Setzen Sie sich! Please take your seats!» Die Ermahnungen der Veranstalter an 300 Jugendliche – Israelis und Deutsche – nützen so gut wie gar nicht. Immer wieder stehen die jungen Leute trotzdem auf, versperren den Kameramännern die Sicht und zücken ihre Handys, um Reuven Rivlin und Joachim Gauck selbst zu filmen – am Montagnachmittag bei der Stippvisite der beiden Staatsoberhäupter in der Kalkscheune in Berlin-Mitte.
Dort haben sich seit Freitagabend 300 junge Menschen aus Deutschland und Israel zum 60-jährigen Jubiläum des deutsch-israelischen Jugendaustauschs versammelt. Während Gauck eine eher präsidiale Kurzansprache hält, gibt sich Rivlin betont jovial: «Nett, dass Sie sich um ältere Mitbürger kümmern», ruft der 75-Jährige unter großem Jubel. Und Bundesjugendministerin Manuela Schwesig (SPD) erinnert daran, dass sich schon über 600.000 junge Frauen und Männer aus beiden Ländern bei Austauschprogrammen kennengelernt haben.
Urkunde Mitten im Gedränge, leicht verschüchtert vom Massenauflauf und dem Medienhype, stehen drei junge Israelinnen: die jüdische Sozialarbeiterin Gaya (28) aus Beer Sheva, Siwar (20) aus Kfar Rama und Munia (20) aus Kfar Imrar – beides drusische Dörfer im Norden Israels. Gerade hat Ministerin Schwesig den drei Frauen eine Urkunde überreicht: Gaya, Siwar und Mu-nia sind die ersten Israelis, die im Rahmen eines neuen Deutsch-Israelischen Freiwilligendienstes aus Israel nach Deutschland kommen, um in sozialen, kulturellen und sportlichen Institutionen tätig zu werden.
Koordiniert wird das neue Programm von der ZWST, der Zentralwohlfahrtsstelle der Juden in Deutschland. Gaya soll Kindern in einer Schule beim Hebräischlernen helfen, während Siwar und Munia im Altersheim arbeiten wollen. Die beiden Drusinnen haben bereits in Israel ein soziales Jahr absolviert. Schon seit Jahrzehnten sind Freiwillige aus Deutschland im Kibbuz, in Altersheimen oder sozialen Projekten in Israel im Einsatz.
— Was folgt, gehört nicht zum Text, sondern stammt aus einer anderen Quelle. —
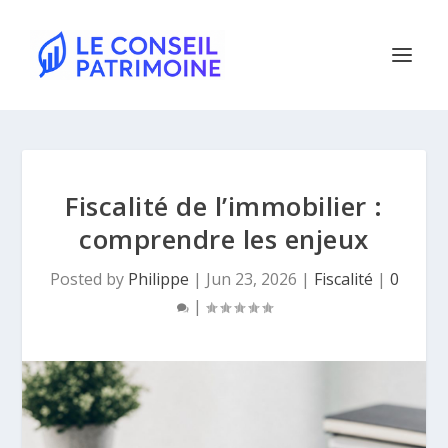
Fiscalité de l’immobilier :
comprendre les enjeux
Posted by
Philippe
|
Jun 23, 2026
|
Fiscalité
|
0
|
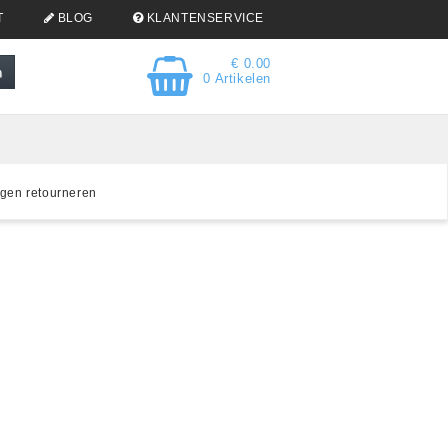
T
BLOG
KLANTENSERVICE
€ 0.00
0 Artikelen
gen retourneren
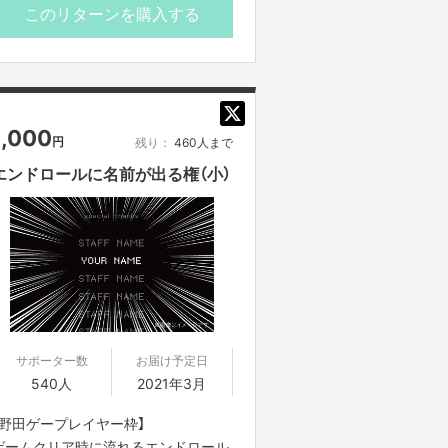
このリターンを購入する
※購入時に表示される画面のスクリー
ンショットを
出待ちで現れた野田クリスタル本人に
見せてください。
対応が一気に変わります。
1,000
円
残り：
460人まで
※コロナの状況によって出待ち自体が
対応できない時期にはリターンの対応
エンドロールに名前が出る権（小）
もできないことをご了承ください。
サポーター数
お届け予定日
540人
2021年3月
【野田ゲープレイヤー枠】
ゲームクリア時に流れるエンドロール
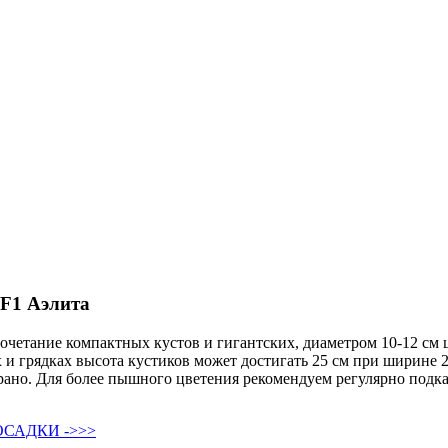
 F1 Аэлита
четание компактных кустов и гигантских, диаметром 10-12 см 
 и грядках высота кустиков может достигать 25 см при ширине 2
ь рано. Для более пышного цветения рекомендуем регулярно под
САДКИ ->>>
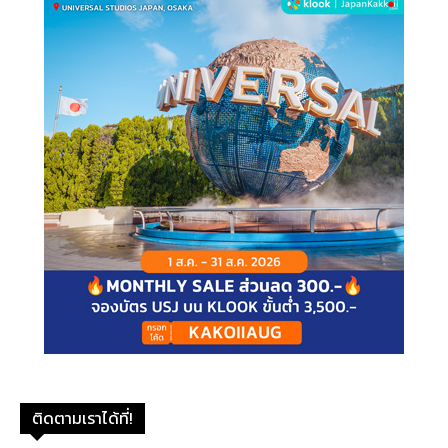
ติดตามเราได้ที่!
Umgekehrt kommen aber kaum Israelis als Freiwillige nach Deutschland. Mit dem neuen Programm soll sich das langsam ändern: Im Jahr 2015/16 werden etwa 25 bis 40 «Incomerinnen und Incomer», wie sie offiziell genannt werden, in Deutschland ihren Dienst aufnehmen.
Motto Der Jugendkongress unter dem Motto «Den Austausch feiern» vom 8. bis 11. Mai war die zentrale Veranstaltung des Bundesministeriums für Familie, Senioren, Frauen und Jugend zu 50 Jahren diplomatische Beziehungen zwischen Deutschland und Israel. Die etwa 300 Jugendlichen und jungen Erwachsenen waren je zur Hälfte Israelis und Deutsche – Juden und Nichtjuden. Das ganze Wochenende platzte der große Saal der Kalkscheune geradezu vor Leben.
Einst war dieses Viertel von Berlin-Mitte das Zentrum des jüdischen Lebens Deutschlands. Fast drängte sich der Eindruck auf, als hätten sich die jungen Leute hier eingefunden, um Hitler und den Nazis den Stinkefinger zu zeigen, so normal gingen sie miteinander um. Alle Teilnehmer zwischen 18 und 25 Jahren brachten Vorerfahrungen aus Freiwilligendiensten oder dem Jugendaustausch mit und haben das jeweils andere Land schon besucht. Bei Diskussionen, Workshops und Stadterkundungstouren wurde der eigene Umgang mit der Geschichte im Alltag beleuchtet.
Zwei der Teilnehmerinnen waren Ziv Chen und Lisa Klein. «Beide Seiten teilen ein gemeinsames Dilemma», sagte Ziv mit Blick auf die Schoa. Die 22-Jährige kommt aus Rischon LeZion. Sie war bereits 2011 mit einer Pfadfindergruppe aus Israel in Deutschland. Die Berlinerin Lisa engagiert sich ebenfalls bei den Pfadfindern. Auch heute noch sei die Schoa das wichtigste Element im deutsch-jüdischen Verhältnis, meinte die Abiturientin. Es sei aber zusätzlich wichtig, über andere Themen zu sprechen. Doch dazu müsse man sich zunächst gemeinsam mit der Vergangenheit beschäftigen. «Sie ist das Fundament», sagt Lisa.